Spécialiste des coups d'éclat en série, le Jurassien Pierre Kohler avoue un paradoxal dilettantisme en matière de communication. «Je n'ai pas de stratégie, mais j'ai le rapport humain facile», estime-t-il. Pour apparaître sur la scène médiatique, le conseiller national PDC n'a pas de recette, si ce n'est sa spontanéité. «Si je suis en train de photocopier une intervention et qu'un journaliste passe par-là, je la lui remets». Encore faut-il en déposer, des interventions, avant d'en parler ou d'en faire parler. Christophe Darbellay et son collègue de parti jurassien ont compris comment exister sous la Coupole et font usage de leur bon droit plus qu'à leur tour. Depuis leur entrée en fonction en octobre 2003, Pierre Kohler a déposé 34 interventions auprès du parlement et Christophe Darbellay, 26. Un chiffre qui en dit long lorsque l'on sait que son oncle Vital, qui a passé seize ans au Conseil national, ne s'est fait l'auteur que de 18 interventions personnelles durant sa longue carrière.

Les méthodes, jugées cavalières, de certains députés vis-à-vis des médias ne plaisent pas à tout le monde. Pour les nostalgiques de la droiture politique, la communication doit faire partie du travail des élus, mais sans le concurrencer ou en prendre le dessus. «Vieux loup» de la scène fédérale, le démocrate-chrétien Simon Epiney a un avis bien tranché sur la question. Selon lui, les politiciens doivent davantage exister par leur présence sur les dossiers qu'ils défendent que dans le nombre d'interventions ou la publicité qu'ils en font.

Pour certains élus, la communication se pratique encore dans la souffrance. Les nouveaux parlementaires peinent parfois à approcher les médias pour rendre compte de leur travail. «Lorsque l'on arrive à Berne, il y a une certaine pudeur à aller vers les journalistes qu'on ne connaît pas pour leur dire voilà ce que j'ai fait», raconte le socialiste genevois Carlo Sommaruga. Son collègue de parti, le conseiller aux Etats Alain Berset, se laisse, lui aussi, le temps de parfaire sa stratégie de communication. «J'aborde tout cela comme un coureur de fond et pas comme un sprinter. La crédibilité, il faut d'abord la gagner auprès de ses pairs.»
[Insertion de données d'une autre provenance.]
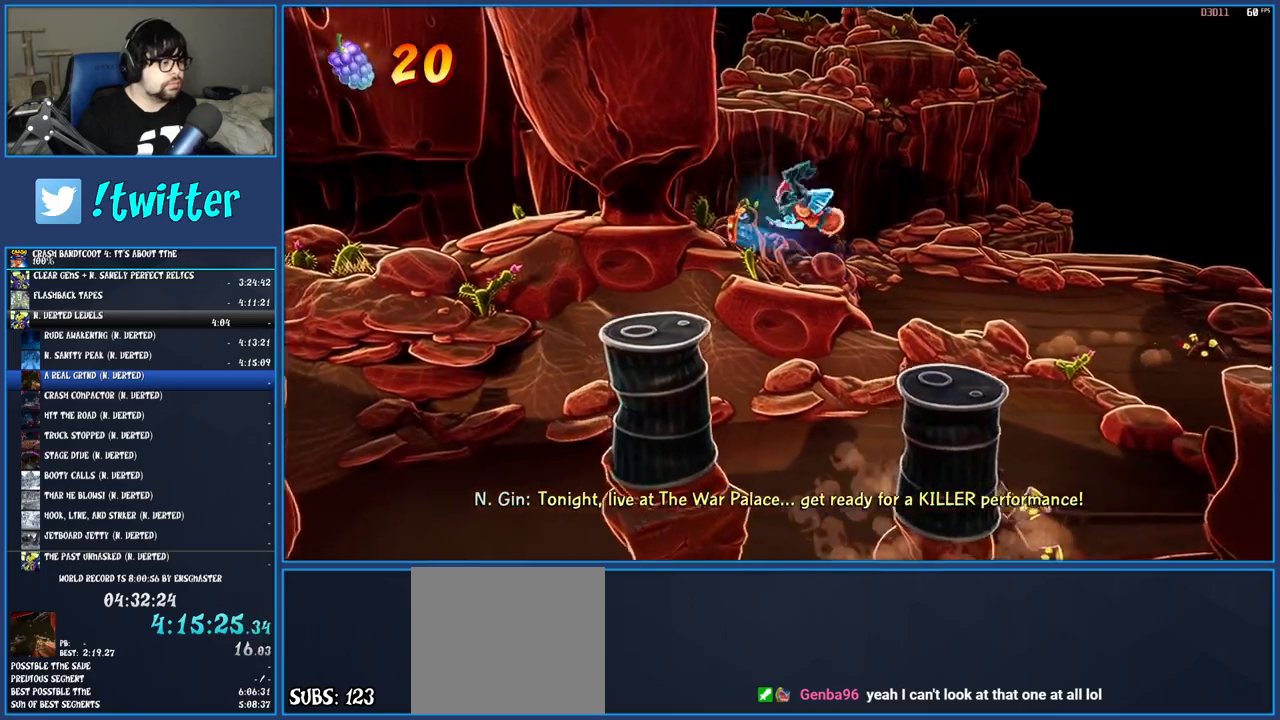
{"buttons": ["R1"], "left_stick": "left", "right_stick": "center", "events": [[83, "CROSS", "up"], [483, "R1", "down"]]}
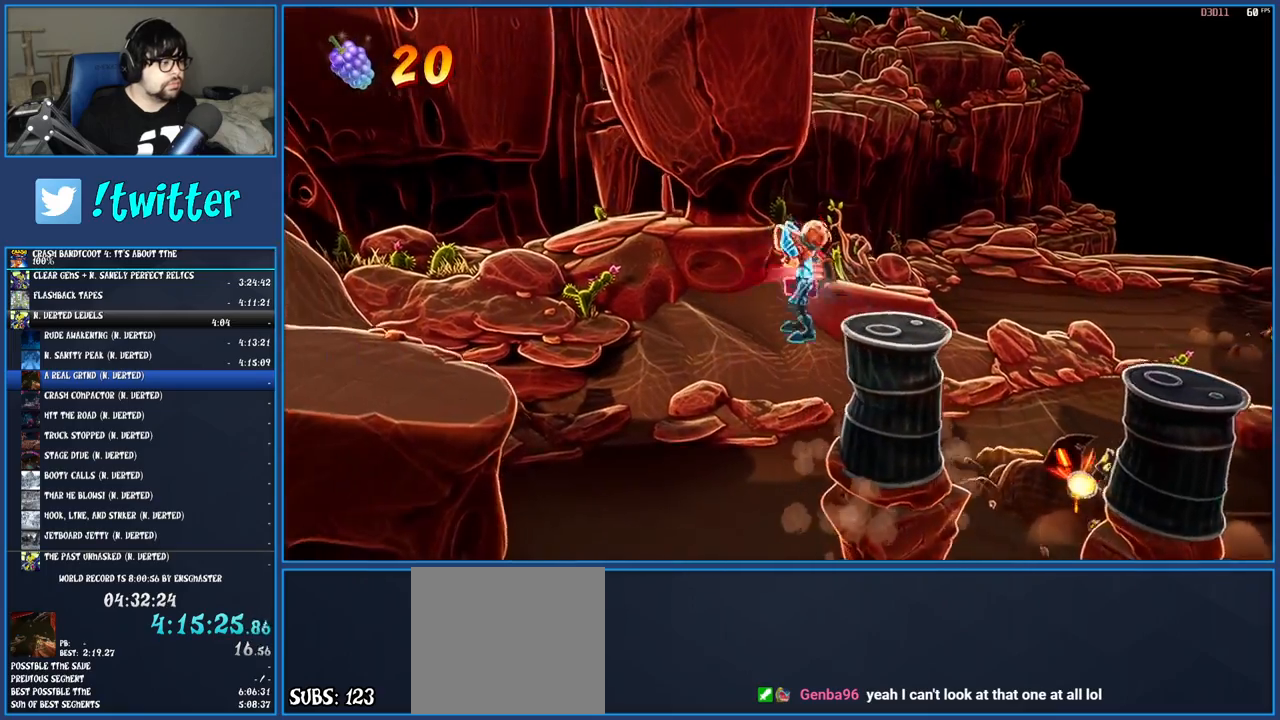
{"buttons": [], "left_stick": "left", "right_stick": "center", "events": [[117, "R1", "up"], [233, "SQUARE", "down"], [383, "SQUARE", "up"]]}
Difficile de sortir de l'ombre

L'exercice s'avère également douloureux pour certains politiciens expérimentés. La Fribourgeoise Thérèse Meyer a parfois fait les frais d'une communication trop en retrait. «On m'a souvent piqué des idées», explique la démocrate-chrétienne, qui n'approche les journalistes que sur la pointe des pieds pour revendiquer la maternité de certaines propositions. Une méthode peut-être payante, puisque c'est grâce à son travail de fond et à sa discrétion que la conseillère nationale a gagné un statut d'experte en assurances sociales auprès des médias. Pour Liliane Maury Pasquier (PS/GE), l'exercice médiatique est également difficile, tout particulièrement après son année de gloire au perchoir du National. «C'est dur aujourd'hui de trouver un écho dans la presse, lorsqu'on n'est pas sur des dossiers d'actualité ou dans des commissions influentes. Il faut pourtant toujours montrer qu'on est là», explique-t-elle.

Le problème s'est également posé pour le démocrate-chrétien Maurice Chevrier. Dans l'ombre de plusieurs «bêtes de scène» de son parti lors de la précédente législature, le timide Valaisan est à présent en train de faire sa révolution médiatique. Depuis peu il est, par exemple, le Monsieur anti-pacs de Suisse romande. «J'ai eu en une année une meilleure couverture médiatique que durant quatre ans», constate-t-il. Son explication: une phase nécessaire d'apprentissage durant laquelle il est resté discret et des dossiers qui ont soudainement collé à l'actualité. Un concours de circonstances patiemment attendu, mais que beaucoup n'hésitent pas à provoquer.